Przez bardzo długi czas nikomu nie przyszło nawet na myśl, by pozwać bank za kredyt w PLN. Rozważania na temat tego czy można pozwać bank „za WIBOR”, pojawiły się wraz z pierwszymi wygranymi „sprawami frankowymi”. W sądach i w mediach zaczęły pojawiać się, początkowo sporadycznie, hasła takie jak „pozwy WIBOR”, „pozwy kredytobiorców złotówkowych”, informacje, że kredytobiorcy złotowi idą do sądu. Był też pierwszy pozew zbiorowy ws. WIBOR. Kancelarie zaczęły zachęcać kredytobiorców złotówkowych do składania pozwów o unieważnienie umów kredytowych lub ich części, w szczególności zapisów dotyczących WIBOR. Na razie nie można jeszcze powiedzieć, że lawina ruszyła, ale jak pamiętamy, z kredytami we franku szwajcarskim było analogicznie –
najpierw pojedyncze sprawy, później zainteresowanie dziennikarzy, a następnie całych mas kredytobiorców frankowych. Teraz jest to już dobrze zorganizowany, masowy biznes kancelarii prawnych, na którym korzystają prawnicy oraz kredytobiorcy, a tracą banki.

 


Nie stać Cię na coraz wyższe raty? Obawiasz się co będzie gdy skończą się „wakacje kredytowe”? Przeczytaj także:
Refinansowanie kredytu hipotecznego. Kalkulator


 

Pozwy kredytobiorców złotówkowych. Chodzi o Wibor, ale nie tylko

W czym kancelarie „od kredytów złotowych” upatrują szans na wygraną w sprawach dotyczących kredytów w PLN przed polskimi sądami?
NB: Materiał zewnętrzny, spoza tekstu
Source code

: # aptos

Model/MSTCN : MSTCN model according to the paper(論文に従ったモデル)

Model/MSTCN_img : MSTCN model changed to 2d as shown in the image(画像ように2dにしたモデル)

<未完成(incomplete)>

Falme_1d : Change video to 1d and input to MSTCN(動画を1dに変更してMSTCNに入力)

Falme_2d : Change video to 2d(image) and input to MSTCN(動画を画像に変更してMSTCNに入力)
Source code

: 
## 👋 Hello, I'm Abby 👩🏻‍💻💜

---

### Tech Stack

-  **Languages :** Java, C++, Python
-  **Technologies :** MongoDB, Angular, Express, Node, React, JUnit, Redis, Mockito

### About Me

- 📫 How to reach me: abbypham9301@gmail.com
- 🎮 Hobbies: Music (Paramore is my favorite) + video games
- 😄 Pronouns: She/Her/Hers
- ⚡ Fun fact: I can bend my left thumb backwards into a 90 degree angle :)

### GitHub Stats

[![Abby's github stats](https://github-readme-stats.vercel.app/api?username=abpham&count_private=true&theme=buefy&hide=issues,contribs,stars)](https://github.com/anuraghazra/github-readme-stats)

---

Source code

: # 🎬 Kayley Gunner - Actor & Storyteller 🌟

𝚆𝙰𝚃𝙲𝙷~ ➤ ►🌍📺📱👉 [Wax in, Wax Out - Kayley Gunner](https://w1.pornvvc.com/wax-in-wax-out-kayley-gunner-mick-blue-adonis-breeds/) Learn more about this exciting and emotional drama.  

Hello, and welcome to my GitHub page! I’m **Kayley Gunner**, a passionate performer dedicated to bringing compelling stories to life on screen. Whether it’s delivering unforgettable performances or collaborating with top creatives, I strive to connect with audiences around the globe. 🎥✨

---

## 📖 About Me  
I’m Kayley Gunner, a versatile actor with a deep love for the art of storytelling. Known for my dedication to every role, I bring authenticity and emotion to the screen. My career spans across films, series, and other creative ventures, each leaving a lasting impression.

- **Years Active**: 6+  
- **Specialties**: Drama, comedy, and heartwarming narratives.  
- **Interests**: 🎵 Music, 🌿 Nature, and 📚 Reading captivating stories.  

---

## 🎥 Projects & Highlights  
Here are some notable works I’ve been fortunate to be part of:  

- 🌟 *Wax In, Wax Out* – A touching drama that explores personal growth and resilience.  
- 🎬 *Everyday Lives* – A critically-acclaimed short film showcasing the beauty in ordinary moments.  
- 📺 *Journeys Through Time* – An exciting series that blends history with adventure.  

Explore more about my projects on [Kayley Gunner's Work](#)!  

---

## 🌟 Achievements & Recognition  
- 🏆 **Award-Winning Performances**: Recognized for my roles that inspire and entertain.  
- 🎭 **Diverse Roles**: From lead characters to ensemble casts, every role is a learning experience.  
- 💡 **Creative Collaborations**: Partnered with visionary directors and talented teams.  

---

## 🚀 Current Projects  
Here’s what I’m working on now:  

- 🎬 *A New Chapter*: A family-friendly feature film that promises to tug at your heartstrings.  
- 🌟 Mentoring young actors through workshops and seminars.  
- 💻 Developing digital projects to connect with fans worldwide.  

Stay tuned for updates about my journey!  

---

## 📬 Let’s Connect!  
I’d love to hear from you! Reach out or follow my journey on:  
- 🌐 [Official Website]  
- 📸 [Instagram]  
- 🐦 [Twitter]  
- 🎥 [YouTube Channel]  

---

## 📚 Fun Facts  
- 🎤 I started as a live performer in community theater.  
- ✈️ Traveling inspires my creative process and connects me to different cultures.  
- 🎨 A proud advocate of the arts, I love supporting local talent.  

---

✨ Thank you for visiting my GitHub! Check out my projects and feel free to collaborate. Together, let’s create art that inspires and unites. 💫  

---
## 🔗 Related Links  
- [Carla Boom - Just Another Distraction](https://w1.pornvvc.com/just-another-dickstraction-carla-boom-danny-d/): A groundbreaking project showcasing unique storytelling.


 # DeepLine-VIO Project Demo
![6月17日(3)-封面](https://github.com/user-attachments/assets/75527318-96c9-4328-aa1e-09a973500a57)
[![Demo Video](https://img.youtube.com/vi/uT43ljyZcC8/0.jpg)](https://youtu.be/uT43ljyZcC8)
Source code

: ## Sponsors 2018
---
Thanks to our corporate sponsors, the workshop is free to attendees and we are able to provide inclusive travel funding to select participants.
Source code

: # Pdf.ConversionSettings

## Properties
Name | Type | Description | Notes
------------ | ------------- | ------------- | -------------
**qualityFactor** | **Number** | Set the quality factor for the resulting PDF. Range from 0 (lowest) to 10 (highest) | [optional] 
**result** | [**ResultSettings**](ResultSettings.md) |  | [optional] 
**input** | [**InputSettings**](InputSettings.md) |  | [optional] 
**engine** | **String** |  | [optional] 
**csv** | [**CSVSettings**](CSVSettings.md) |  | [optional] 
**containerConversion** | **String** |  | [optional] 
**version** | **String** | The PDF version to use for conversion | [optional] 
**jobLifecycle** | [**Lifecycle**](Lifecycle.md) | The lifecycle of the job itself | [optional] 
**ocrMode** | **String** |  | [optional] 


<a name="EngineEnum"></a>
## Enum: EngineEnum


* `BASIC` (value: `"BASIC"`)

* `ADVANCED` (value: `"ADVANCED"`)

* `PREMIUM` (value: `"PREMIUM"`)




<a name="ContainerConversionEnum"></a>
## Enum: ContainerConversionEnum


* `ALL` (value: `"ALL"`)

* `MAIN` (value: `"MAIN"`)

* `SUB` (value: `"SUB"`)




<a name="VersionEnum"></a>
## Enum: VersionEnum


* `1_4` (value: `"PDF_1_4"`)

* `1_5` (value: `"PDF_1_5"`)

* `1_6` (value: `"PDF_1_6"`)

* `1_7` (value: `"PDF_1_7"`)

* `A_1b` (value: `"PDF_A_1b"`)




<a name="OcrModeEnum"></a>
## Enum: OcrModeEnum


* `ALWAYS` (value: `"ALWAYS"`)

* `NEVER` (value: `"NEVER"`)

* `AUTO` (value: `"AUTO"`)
Jakie są „punkty zaczepienia” w pozwach WIBOR, czyli kredytów w polskiej walucie?

Wysiłki kancelarii prawnych podejmujących się spraw związanych z unieważnieniem WIBOR, koncentrują się na dwóch, nazwijmy to punktach zaczepienia.

Pozew WIBOR. Pierwszy „punkt zaczepienia”– sposób ustalania stawki WIBOR

Wskaźnik referencyjny WIBOR powinien być wyliczany na podstawie faktycznie zawartych pomiędzy bankami transakcji. Problem w tym, że już od dawna, banki praktycznie nie pożyczają sobie pieniędzy, bo nie mają takiej potrzeby. Na jakiej więc podstawie określana jest stawka WIBOR (referencyjna wysokość oprocentowania)?

Wyznaczana jest jako średnia arytmetyczna wielkości oprocentowania podawanych przez największe banki działające w Polsce, które są uczestnikami panelu WIBOR, po odrzuceniu wielkości skrajnych. Banki podają stawki oprocentowania (w ujęciu rocznym), po jakich są gotowe złożyć u siebie depozyt, o godz. 11:00 każdego dnia roboczego. Proces wyznaczania wartości WIBOR nazywany jest fixingiem WIBOR.

Źródło >>>

Ok. I w czym jest problem? Otóż od wielu lat pojawiają się wątpliwości, czy jest to rynkowy, obiektywny wskaźnik, na którym można opierać wysokość oprocentowania kredytów dla klientów banków. Już w 2012 roku, ówczesny główny ekonomista Skok Janusz Szewczak pisał (źródło tu>>>)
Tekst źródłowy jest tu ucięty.